What HANConv does
HANConv operates in two stages:
- Node-level attention: For each meta-path, apply GAT-style attention to aggregate neighbors reachable via that meta-path. Each meta-path produces one embedding per node.
- Semantic-level attention: Attend across the meta-path-specific embeddings to produce a final node representation. This learns which meta-paths are most informative for the task.
The result is a node embedding that captures information from multiple relationship patterns, weighted by their relevance.
The math (simplified)
# Stage 1: Node-level attention per meta-path P
For each meta-path P:
z_i^P = Σ_j alpha_ij^P · W^P · h_j
where j are neighbors reachable via meta-path P
alpha_ij^P = attention weight (GAT-style)
# Stage 2: Semantic-level attention across meta-paths
beta_P = softmax( q^T · tanh(W_sem · z_i^P + b) )
h_i' = Σ_P beta_P · z_i^P
Where:
P = meta-path (e.g., Author-Paper-Author)
beta_P = importance of meta-path P (learned)
q, W_sem = semantic attention parametersThe semantic attention weights (beta) reveal which meta-paths the model relies on, providing interpretability that other heterogeneous layers lack.
PyG implementation
import torch
import torch.nn.functional as F
from torch_geometric.nn import HANConv
class HAN(torch.nn.Module):
def __init__(self, in_channels, hidden_channels, out_channels,
metadata, heads=8):
super().__init__()
# metadata = (node_types, edge_types) from HeteroData
self.conv1 = HANConv(in_channels, hidden_channels,
metadata=metadata, heads=heads)
self.conv2 = HANConv(hidden_channels, out_channels,
metadata=metadata, heads=heads)
def forward(self, x_dict, edge_index_dict):
x_dict = self.conv1(x_dict, edge_index_dict)
x_dict = {k: F.elu(v) for k, v in x_dict.items()}
x_dict = self.conv2(x_dict, edge_index_dict)
return x_dict
# Define heterogeneous data with meta-paths
from torch_geometric.data import HeteroData
data = HeteroData()
data['author'].x = author_features
data['paper'].x = paper_features
data['author', 'writes', 'paper'].edge_index = writes_edges
data['paper', 'cites', 'paper'].edge_index = cites_edges
model = HAN(in_channels=-1, hidden_channels=64,
out_channels=num_classes, metadata=data.metadata())HANConv in PyG works with HeteroData and automatically handles the meta-path aggregation based on the edge types present in the data.
When to use HANConv
- When interpretability matters. The semantic attention weights reveal which meta-paths drive predictions. In a healthcare graph, you can see whether Patient-Doctor-Hospital or Patient-Drug-Condition paths matter more.
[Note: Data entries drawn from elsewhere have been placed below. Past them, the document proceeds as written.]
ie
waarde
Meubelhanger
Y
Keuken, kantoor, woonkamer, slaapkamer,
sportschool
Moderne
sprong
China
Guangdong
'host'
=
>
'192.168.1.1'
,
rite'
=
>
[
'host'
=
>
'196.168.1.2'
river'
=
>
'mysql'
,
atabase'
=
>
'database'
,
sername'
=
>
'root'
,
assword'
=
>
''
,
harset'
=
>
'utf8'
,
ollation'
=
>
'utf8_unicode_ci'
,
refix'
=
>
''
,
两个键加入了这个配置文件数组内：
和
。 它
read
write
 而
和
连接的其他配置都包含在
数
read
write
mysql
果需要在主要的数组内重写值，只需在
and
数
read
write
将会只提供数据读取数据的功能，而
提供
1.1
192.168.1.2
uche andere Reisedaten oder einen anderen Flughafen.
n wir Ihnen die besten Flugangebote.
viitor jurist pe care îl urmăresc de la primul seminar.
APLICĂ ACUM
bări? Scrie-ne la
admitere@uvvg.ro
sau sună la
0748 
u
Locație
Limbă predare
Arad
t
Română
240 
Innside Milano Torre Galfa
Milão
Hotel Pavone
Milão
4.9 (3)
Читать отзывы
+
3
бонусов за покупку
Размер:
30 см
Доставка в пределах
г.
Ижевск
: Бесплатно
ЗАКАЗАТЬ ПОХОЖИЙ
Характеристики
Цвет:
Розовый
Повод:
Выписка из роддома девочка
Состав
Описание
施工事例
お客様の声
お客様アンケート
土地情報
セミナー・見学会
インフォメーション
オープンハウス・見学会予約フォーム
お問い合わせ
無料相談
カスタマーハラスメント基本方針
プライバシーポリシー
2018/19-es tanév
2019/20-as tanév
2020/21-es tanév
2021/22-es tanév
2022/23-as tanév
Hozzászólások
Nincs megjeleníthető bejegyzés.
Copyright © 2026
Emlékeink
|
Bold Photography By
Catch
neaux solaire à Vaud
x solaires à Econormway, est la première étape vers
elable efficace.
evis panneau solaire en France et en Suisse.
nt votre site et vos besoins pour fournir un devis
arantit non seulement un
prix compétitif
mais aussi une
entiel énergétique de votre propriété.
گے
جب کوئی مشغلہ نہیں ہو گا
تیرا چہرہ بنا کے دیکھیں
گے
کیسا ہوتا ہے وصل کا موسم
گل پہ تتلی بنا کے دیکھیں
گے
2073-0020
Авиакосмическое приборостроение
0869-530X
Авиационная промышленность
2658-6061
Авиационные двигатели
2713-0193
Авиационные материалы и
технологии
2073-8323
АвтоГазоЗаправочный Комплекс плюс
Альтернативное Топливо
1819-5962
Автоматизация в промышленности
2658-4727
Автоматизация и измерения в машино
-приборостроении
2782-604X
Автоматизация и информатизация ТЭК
- When you have domain knowledge about meta-paths. If you know which composite relationships are meaningful for your task, encoding them as meta-paths injects useful inductive bias.
- Academic heterogeneous networks. Paper-Author, Paper-Venue, and Author-Institution relationships have well-studied meta-paths that HANConv can exploit directly.
When not to use HANConv
- When you do not know the right meta-paths. Bad meta-path choices hurt performance. If you lack domain knowledge, use HGTConv which discovers patterns automatically.
- Large graphs with many types. The number of meta-paths grows combinatorially with types. For enterprise databases with 20+ table types, HGTConv or HeteroConv is more practical.